Work to be completed: Filter the records below down to lines containing "when".

Data supplied:

/---

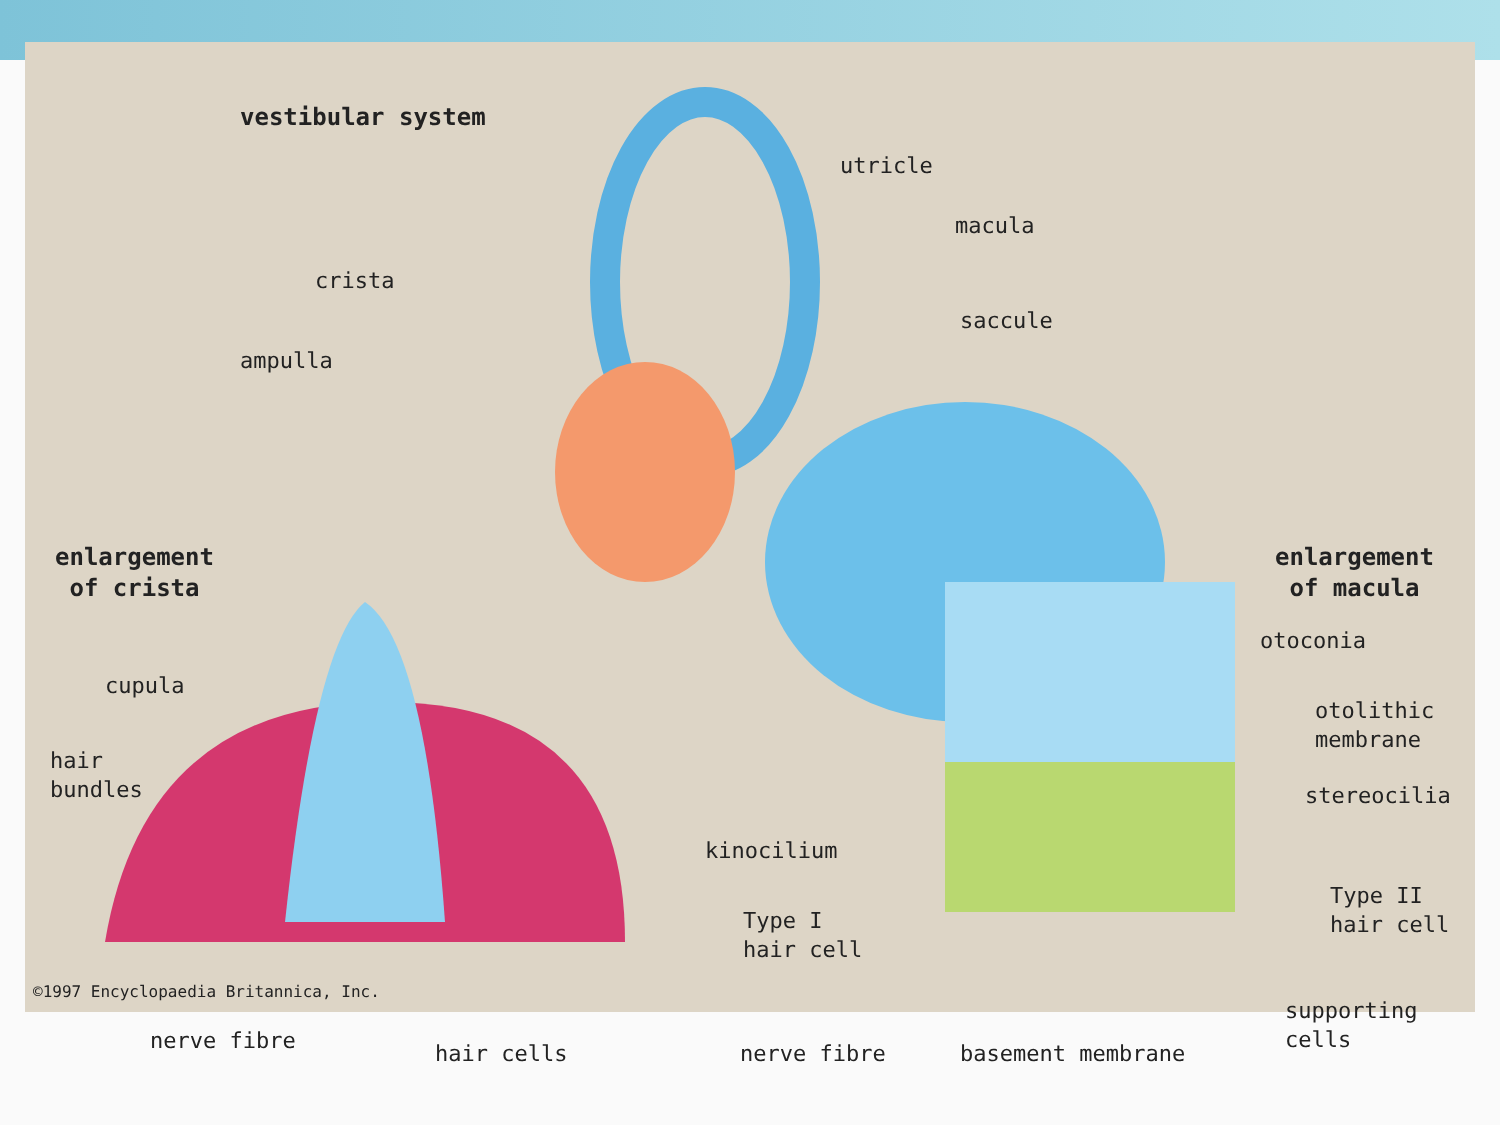vestibular system
utricle
macula
crista
saccule
ampulla
enlargement
of crista
enlargement
of macula
otoconia
cupula
otolithic
membrane
hair
bundles
stereocilia
kinocilium
Type II
hair cell
Type I
hair cell
supporting
cells
nerve fibre hair cells nerve fibre basement membrane
©1997 Encyclopaedia Britannica, Inc.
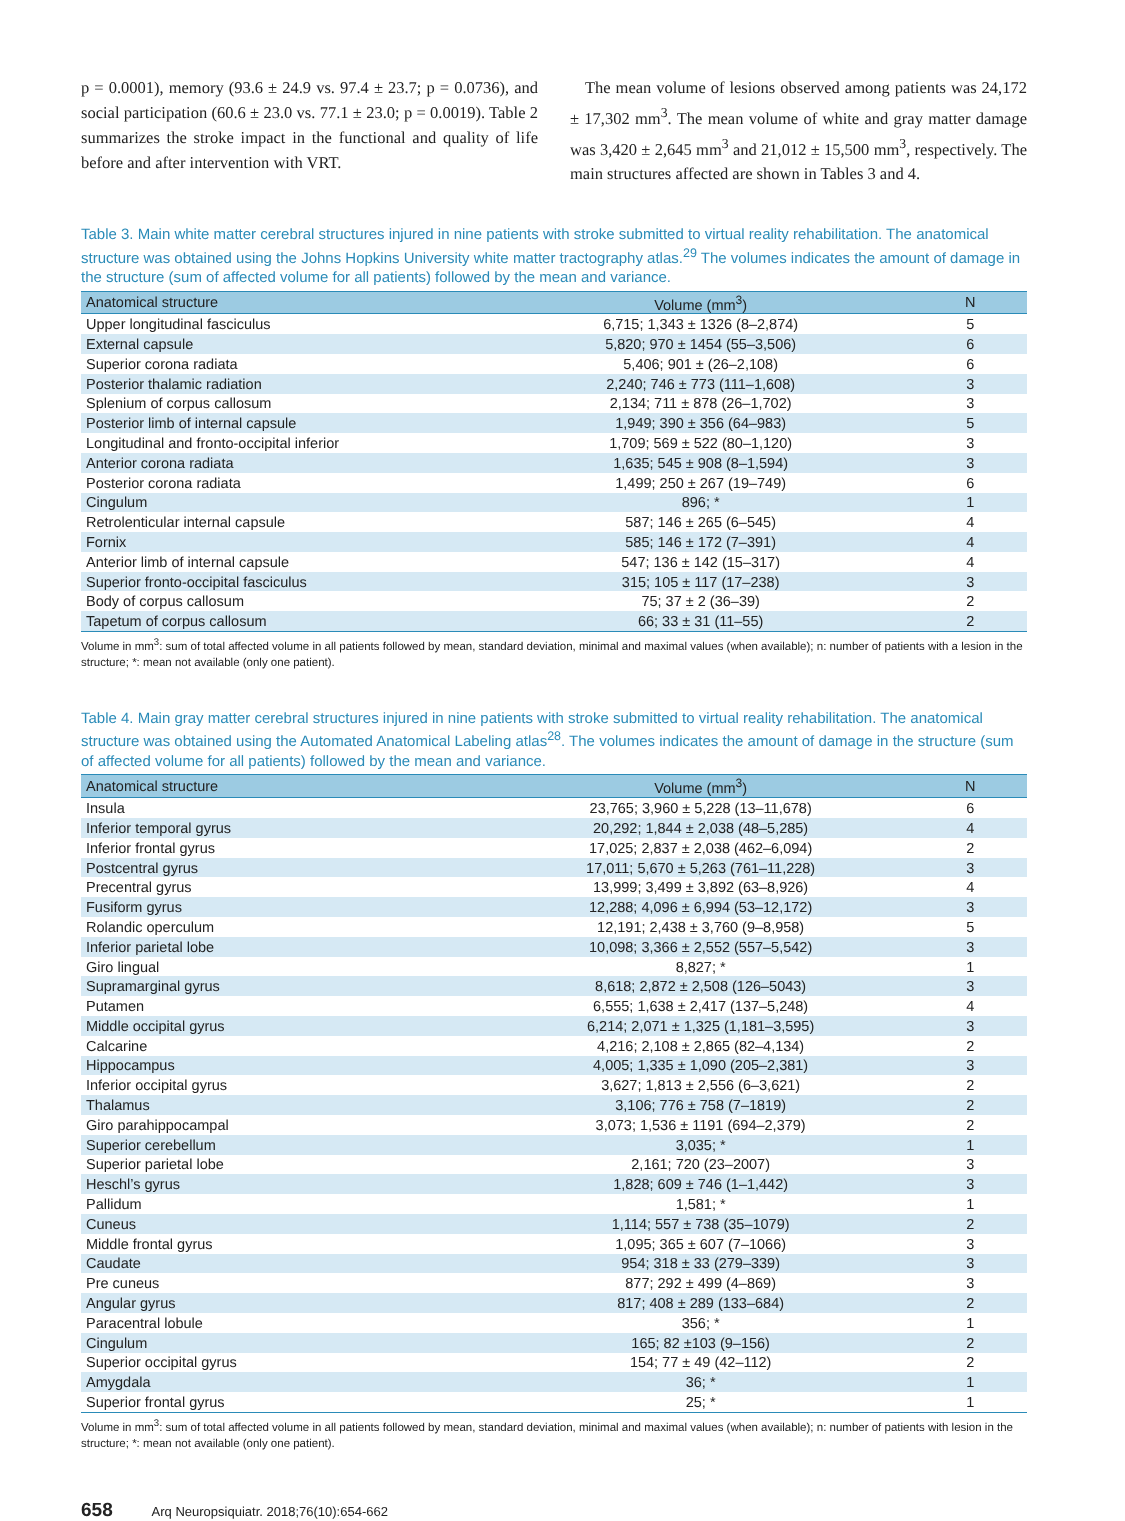p = 0.0001), memory (93.6 ± 24.9 vs. 97.4 ± 23.7; p = 0.0736), and social participation (60.6 ± 23.0 vs. 77.1 ± 23.0; p = 0.0019). Table 2 summarizes the stroke impact in the functional and quality of life before and after intervention with VRT.
The mean volume of lesions observed among patients was 24,172 ± 17,302 mm<sup>3</sup>. The mean volume of white and gray matter damage was 3,420 ± 2,645 mm<sup>3</sup> and 21,012 ± 15,500 mm<sup>3</sup>, respectively. The main structures affected are shown in Tables 3 and 4.
Table 3. Main white matter cerebral structures injured in nine patients with stroke submitted to virtual reality rehabilitation. The anatomical structure was obtained using the Johns Hopkins University white matter tractography atlas.<sup>29</sup> The volumes indicates the amount of damage in the structure (sum of affected volume for all patients) followed by the mean and variance.
| Anatomical structure | Volume (mm<sup>3</sup>) | N |
| --- | --- | --- |
| Upper longitudinal fasciculus | 6,715; 1,343 ± 1326 (8–2,874) | 5 |
| External capsule | 5,820; 970 ± 1454 (55–3,506) | 6 |
| Superior corona radiata | 5,406; 901 ± (26–2,108) | 6 |
| Posterior thalamic radiation | 2,240; 746 ± 773 (111–1,608) | 3 |
| Splenium of corpus callosum | 2,134; 711 ± 878 (26–1,702) | 3 |
| Posterior limb of internal capsule | 1,949; 390 ± 356 (64–983) | 5 |
| Longitudinal and fronto-occipital inferior | 1,709; 569 ± 522 (80–1,120) | 3 |
| Anterior corona radiata | 1,635; 545 ± 908 (8–1,594) | 3 |
| Posterior corona radiata | 1,499; 250 ± 267 (19–749) | 6 |
| Cingulum | 896; * | 1 |
| Retrolenticular internal capsule | 587; 146 ± 265 (6–545) | 4 |
| Fornix | 585; 146 ± 172 (7–391) | 4 |
| Anterior limb of internal capsule | 547; 136 ± 142 (15–317) | 4 |
| Superior fronto-occipital fasciculus | 315; 105 ± 117 (17–238) | 3 |
| Body of corpus callosum | 75; 37 ± 2 (36–39) | 2 |
| Tapetum of corpus callosum | 66; 33 ± 31 (11–55) | 2 |
Volume in mm<sup>3</sup>: sum of total affected volume in all patients followed by mean, standard deviation, minimal and maximal values (when available); n: number of patients with a lesion in the structure; *: mean not available (only one patient).
Table 4. Main gray matter cerebral structures injured in nine patients with stroke submitted to virtual reality rehabilitation. The anatomical structure was obtained using the Automated Anatomical Labeling atlas<sup>28</sup>. The volumes indicates the amount of damage in the structure (sum of affected volume for all patients) followed by the mean and variance.
| Anatomical structure | Volume (mm<sup>3</sup>) | N |
| --- | --- | --- |
| Insula | 23,765; 3,960 ± 5,228 (13–11,678) | 6 |
| Inferior temporal gyrus | 20,292; 1,844 ± 2,038 (48–5,285) | 4 |
| Inferior frontal gyrus | 17,025; 2,837 ± 2,038 (462–6,094) | 2 |
| Postcentral gyrus | 17,011; 5,670 ± 5,263 (761–11,228) | 3 |
| Precentral gyrus | 13,999; 3,499 ± 3,892 (63–8,926) | 4 |
| Fusiform gyrus | 12,288; 4,096 ± 6,994 (53–12,172) | 3 |
| Rolandic operculum | 12,191; 2,438 ± 3,760 (9–8,958) | 5 |
| Inferior parietal lobe | 10,098; 3,366 ± 2,552 (557–5,542) | 3 |
| Giro lingual | 8,827; * | 1 |
| Supramarginal gyrus | 8,618; 2,872 ± 2,508 (126–5043) | 3 |
| Putamen | 6,555; 1,638 ± 2,417 (137–5,248) | 4 |
| Middle occipital gyrus | 6,214; 2,071 ± 1,325 (1,181–3,595) | 3 |
| Calcarine | 4,216; 2,108 ± 2,865 (82–4,134) | 2 |
| Hippocampus | 4,005; 1,335 ± 1,090 (205–2,381) | 3 |
| Inferior occipital gyrus | 3,627; 1,813 ± 2,556 (6–3,621) | 2 |
| Thalamus | 3,106; 776 ± 758 (7–1819) | 2 |
| Giro parahippocampal | 3,073; 1,536 ± 1191 (694–2,379) | 2 |
| Superior cerebellum | 3,035; * | 1 |
| Superior parietal lobe | 2,161; 720 (23–2007) | 3 |
| Heschl’s gyrus | 1,828; 609 ± 746 (1–1,442) | 3 |
| Pallidum | 1,581; * | 1 |
| Cuneus | 1,114; 557 ± 738 (35–1079) | 2 |
| Middle frontal gyrus | 1,095; 365 ± 607 (7–1066) | 3 |
| Caudate | 954; 318 ± 33 (279–339) | 3 |
| Pre cuneus | 877; 292 ± 499 (4–869) | 3 |
| Angular gyrus | 817; 408 ± 289 (133–684) | 2 |
| Paracentral lobule | 356; * | 1 |
| Cingulum | 165; 82 ±103 (9–156) | 2 |
| Superior occipital gyrus | 154; 77 ± 49 (42–112) | 2 |
| Amygdala | 36; * | 1 |
| Superior frontal gyrus | 25; * | 1 |
Volume in mm<sup>3</sup>: sum of total affected volume in all patients followed by mean, standard deviation, minimal and maximal values (when available); n: number of patients with lesion in the structure; *: mean not available (only one patient).
658 Arq Neuropsiquiatr. 2018;76(10):654-662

\---

Exercise result:
Volume in mm<sup>3</sup>: sum of total affected volume in all patients followed by mean, standard deviation, minimal and maximal values (when available); n: number of patients with a lesion in the structure; *: mean not available (only one patient).
Volume in mm<sup>3</sup>: sum of total affected volume in all patients followed by mean, standard deviation, minimal and maximal values (when available); n: number of patients with lesion in the structure; *: mean not available (only one patient).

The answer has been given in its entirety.